Bei seiner Rede zur Lage der Union versuchte Jean-Claude Juncker am Mittwoch alle negativen Entwicklungen der letzten Jahre auszublenden. Der Kommissionspräsident richtete sich in dieser Funktion ein letztes Mal an das Europäische Parlament. Währenddessen tagen in Brüssel die Experten und versuchen im Hintergrund, die grundsätzlichen transatlantischen Differenzen beizulegen.

Nach Junckers Besuch in Washington bleiben der EU nur 120 Tage, um etwa die von Trump angedrohten Auto-Strafzölle abzuwenden.

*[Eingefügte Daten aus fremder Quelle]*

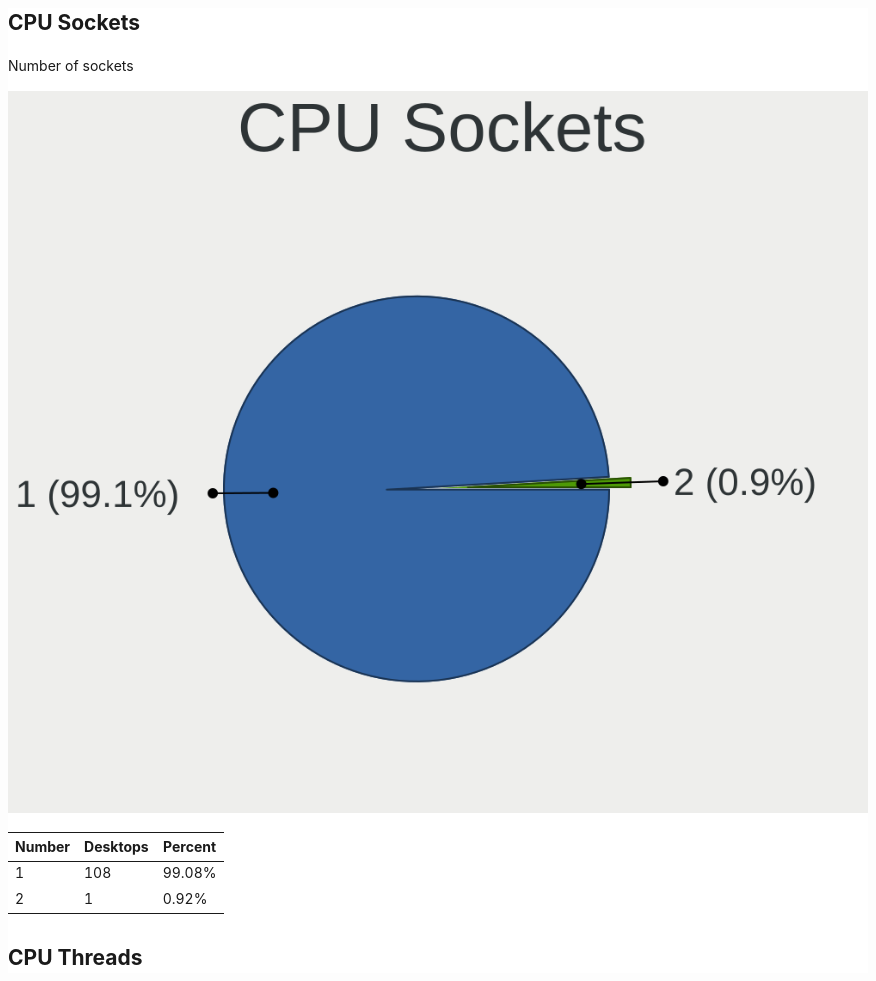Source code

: CPU Sockets
-----------

Number of sockets

![CPU Sockets](./images/pie_chart/cpu_sockets.svg)


| Number | Desktops | Percent |
|--------|----------|---------|
| 1      | 108      | 99.08%  |
| 2      | 1        | 0.92%   |

CPU Threads
-----------
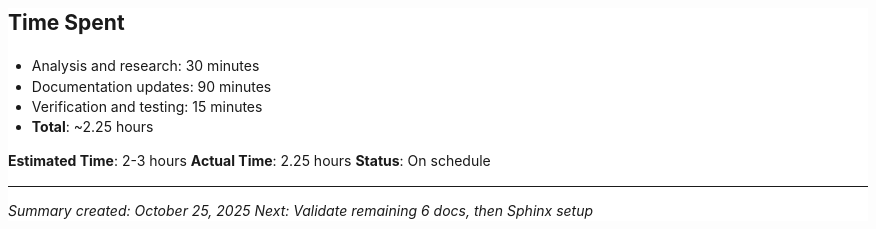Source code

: 
## Time Spent

- Analysis and research: 30 minutes
- Documentation updates: 90 minutes
- Verification and testing: 15 minutes
- **Total**: ~2.25 hours

**Estimated Time**: 2-3 hours
**Actual Time**: 2.25 hours
**Status**: On schedule

---

*Summary created: October 25, 2025*
*Next: Validate remaining 6 docs, then Sphinx setup*
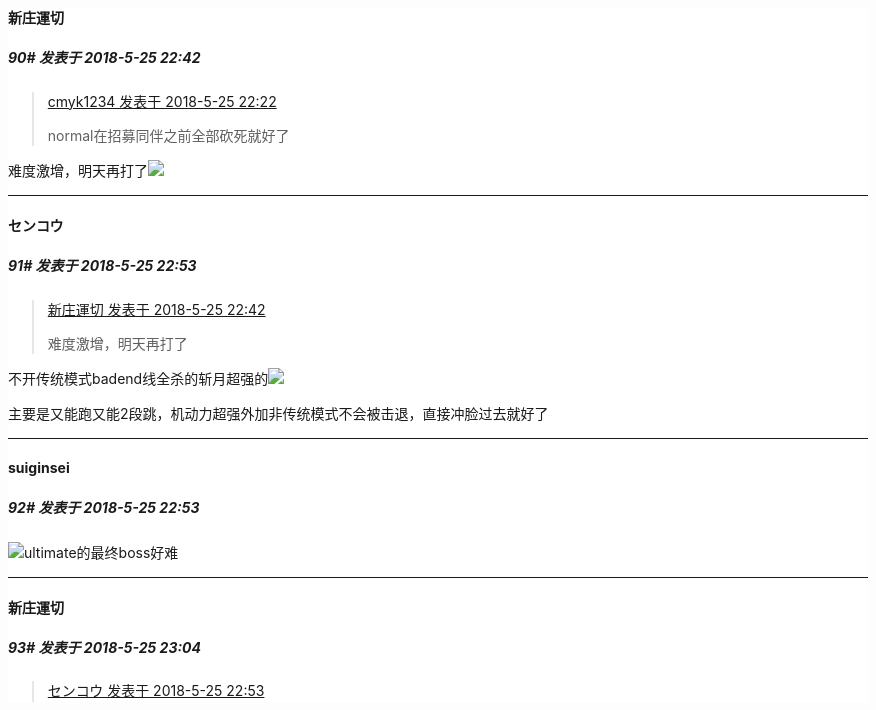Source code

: ####  新庄運切  
##### 90#       发表于 2018-5-25 22:42



<blockquote><a href="httphttps://bbs.saraba1st.com/2b/forum.php?mod=redirect&amp;goto=findpost&amp;pid=39773189&amp;ptid=1652344" target="_blank">cmyk1234 发表于 2018-5-25 22:22</a>

normal在招募同伴之前全部砍死就好了</blockquote>
难度激增，明天再打了<img src="https://static.saraba1st.com/image/smiley/face2017/003.png" referrerpolicy="no-referrer">







*****

####  センコウ  
##### 91#       发表于 2018-5-25 22:53



<blockquote><a href="httphttps://bbs.saraba1st.com/2b/forum.php?mod=redirect&amp;goto=findpost&amp;pid=39773359&amp;ptid=1652344" target="_blank">新庄運切 发表于 2018-5-25 22:42</a>

难度激增，明天再打了</blockquote>
不开传统模式badend线全杀的斩月超强的<img src="https://static.saraba1st.com/image/smiley/face2017/068.png" referrerpolicy="no-referrer">


主要是又能跑又能2段跳，机动力超强外加非传统模式不会被击退，直接冲脸过去就好了







*****

####  suiginsei  
##### 92#       发表于 2018-5-25 22:53



<img src="https://static.saraba1st.com/image/smiley/face2017/001.png" referrerpolicy="no-referrer">ultimate的最终boss好难







*****

####  新庄運切  
##### 93#       发表于 2018-5-25 23:04



<blockquote><a href="httphttps://bbs.saraba1st.com/2b/forum.php?mod=redirect&amp;goto=findpost&amp;pid=39773447&amp;ptid=1652344" target="_blank">センコウ 发表于 2018-5-25 22:53</a>
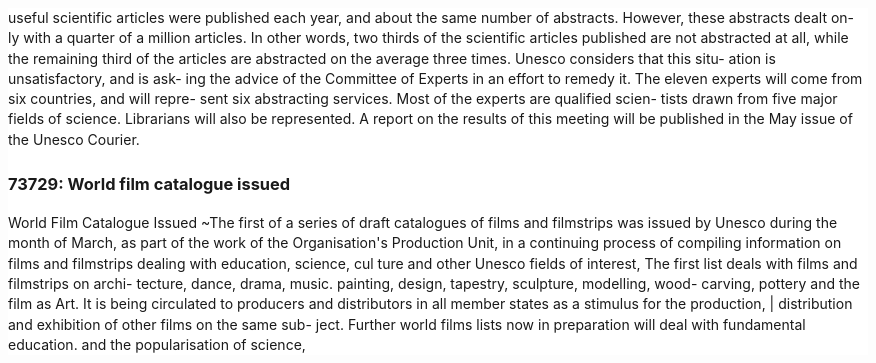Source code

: useful scientific articles were 
published each year, and about 
the same number of abstracts. 
However, these abstracts dealt on- 
ly with a quarter of a million 
articles. In other words, two 
thirds of the scientific articles 
published are not abstracted at 
all, while the remaining third of 
the articles are abstracted on the 
average three times. 
Unesco considers that this situ- 
ation is unsatisfactory, and is ask- 
ing the advice of the Committee 
of Experts in an effort to remedy 
it. 
The eleven experts will come 
from six countries, and will repre- 
sent six abstracting services. Most 
of the experts are qualified scien- 
tists drawn from five major fields 
of science. Librarians will also be 
represented. A report on the 
results of this meeting will be 
published in the May issue of the 
Unesco Courier. 
 


### 73729: World film catalogue issued

World Film 
Catalogue Issued 
~The first of a series of 
draft catalogues of films and 
filmstrips was issued by 
Unesco during the month of 
March, as part of the work of 
the Organisation's Production 
Unit, in a continuing process 
of compiling information on 
films and filmstrips dealing 
with education, science, cul 
ture and other Unesco fields 
of interest, 
The first list deals with 
films and filmstrips on archi- 
tecture, dance, drama, music. 
painting, design, tapestry, 
sculpture, modelling, wood- 
carving, pottery and the film 
as Art. It is being circulated 
to producers and distributors 
in all member states as a 
stimulus for the production, 
| distribution and exhibition of 
other films on the same sub- 
ject. 
Further world films lists 
now in preparation will deal 
with fundamental education. 
and the popularisation of   science,        
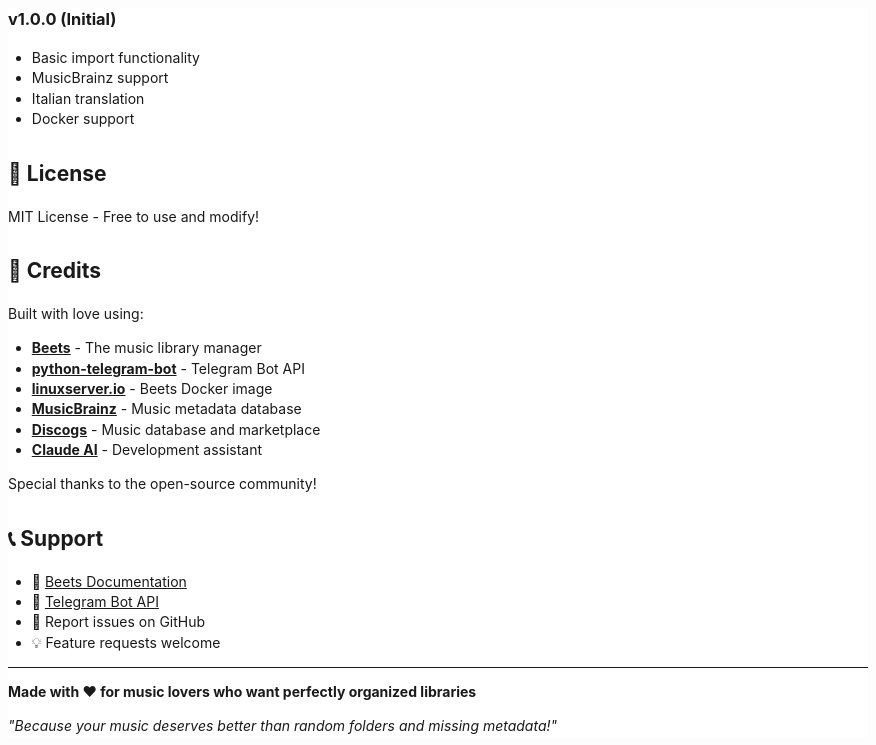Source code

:### v1.0.0 (Initial)
- Basic import functionality
- MusicBrainz support
- Italian translation
- Docker support

## 📜 License

MIT License - Free to use and modify!

## 🙏 Credits

Built with love using:

- **[Beets](https://beets.io/)** - The music library manager
- **[python-telegram-bot](https://github.com/python-telegram-bot/python-telegram-bot)** - Telegram Bot API
- **[linuxserver.io](https://docs.linuxserver.io/images/docker-beets/)** - Beets Docker image
- **[MusicBrainz](https://musicbrainz.org/)** - Music metadata database
- **[Discogs](https://www.discogs.com/)** - Music database and marketplace
- **[Claude AI](https://claude.ai)** - Development assistant

Special thanks to the open-source community!

## 📞 Support

- 📖 [Beets Documentation](https://beets.readthedocs.io/)
- 💬 [Telegram Bot API](https://core.telegram.org/bots/api)
- 🐛 Report issues on GitHub
- 💡 Feature requests welcome

---

**Made with ❤️ for music lovers who want perfectly organized libraries**

*"Because your music deserves better than random folders and missing metadata!"*

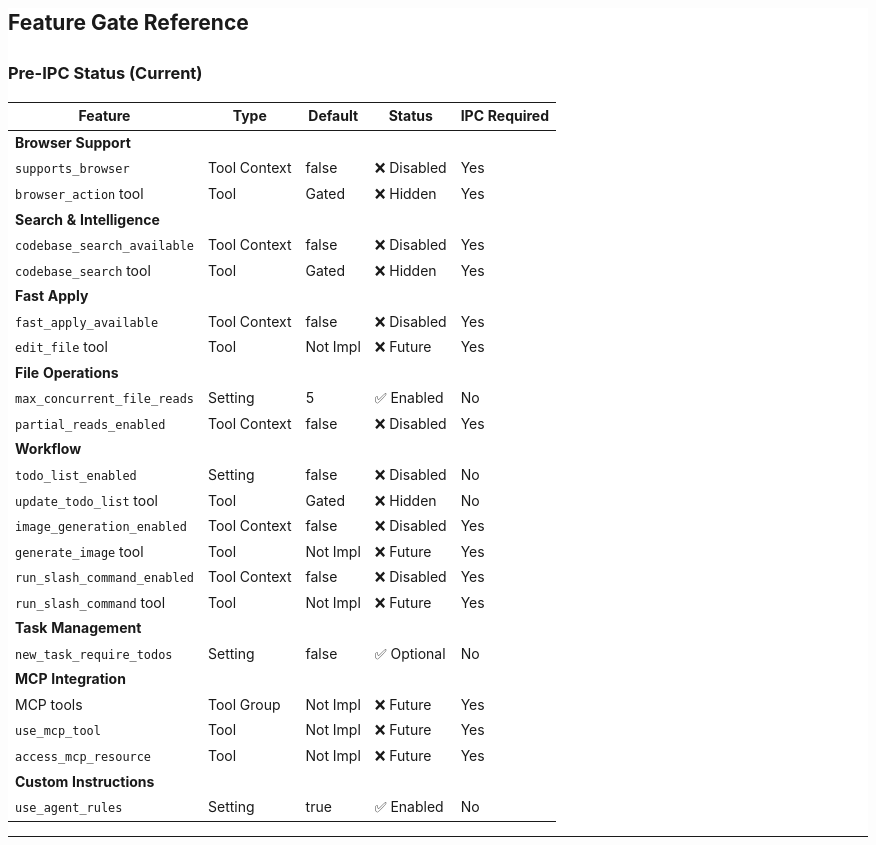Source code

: ## Feature Gate Reference

### **Pre-IPC Status** (Current)

| Feature | Type | Default | Status | IPC Required |
|---------|------|---------|--------|--------------|
| **Browser Support** |
| `supports_browser` | Tool Context | false | ❌ Disabled | Yes |
| `browser_action` tool | Tool | Gated | ❌ Hidden | Yes |
| **Search & Intelligence** |
| `codebase_search_available` | Tool Context | false | ❌ Disabled | Yes |
| `codebase_search` tool | Tool | Gated | ❌ Hidden | Yes |
| **Fast Apply** |
| `fast_apply_available` | Tool Context | false | ❌ Disabled | Yes |
| `edit_file` tool | Tool | Not Impl | ❌ Future | Yes |
| **File Operations** |
| `max_concurrent_file_reads` | Setting | 5 | ✅ Enabled | No |
| `partial_reads_enabled` | Tool Context | false | ❌ Disabled | Yes |
| **Workflow** |
| `todo_list_enabled` | Setting | false | ❌ Disabled | No |
| `update_todo_list` tool | Tool | Gated | ❌ Hidden | No |
| `image_generation_enabled` | Tool Context | false | ❌ Disabled | Yes |
| `generate_image` tool | Tool | Not Impl | ❌ Future | Yes |
| `run_slash_command_enabled` | Tool Context | false | ❌ Disabled | Yes |
| `run_slash_command` tool | Tool | Not Impl | ❌ Future | Yes |
| **Task Management** |
| `new_task_require_todos` | Setting | false | ✅ Optional | No |
| **MCP Integration** |
| MCP tools | Tool Group | Not Impl | ❌ Future | Yes |
| `use_mcp_tool` | Tool | Not Impl | ❌ Future | Yes |
| `access_mcp_resource` | Tool | Not Impl | ❌ Future | Yes |
| **Custom Instructions** |
| `use_agent_rules` | Setting | true | ✅ Enabled | No |

---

Ende Juli hatte Jean-Claude Juncker in den USA zugesagt, dass die EU-Staaten demnächst mehr verflüssigtes Erdgas (LNG) aus Nordamerika einführen werde. Brisant ist diese Zusage vor allem deshalb, weil in den USA vor allem mithilfe von Fracking gefördert wird.

Wissenschaftler sind sich einig, dass die klimaschädlichen Emissionen bei der Fracking-Förderung und der LNG-Verflüssigung deutlich über denen der konventionellen Förderung und dem Pipeline-Transport liegen. Zu diesem Ergebnis kommen nicht zuletzt die Wissenschaftlichen Dienste des Bundestages.

Der Trump-Juncker-Plan widerspricht also direkt den in Paris festgelegten Klimazielen der EU. Schon in den vergangenen Jahren nahm der Import von Fracking-Gas aus den USA nach Europa erkennbar zu.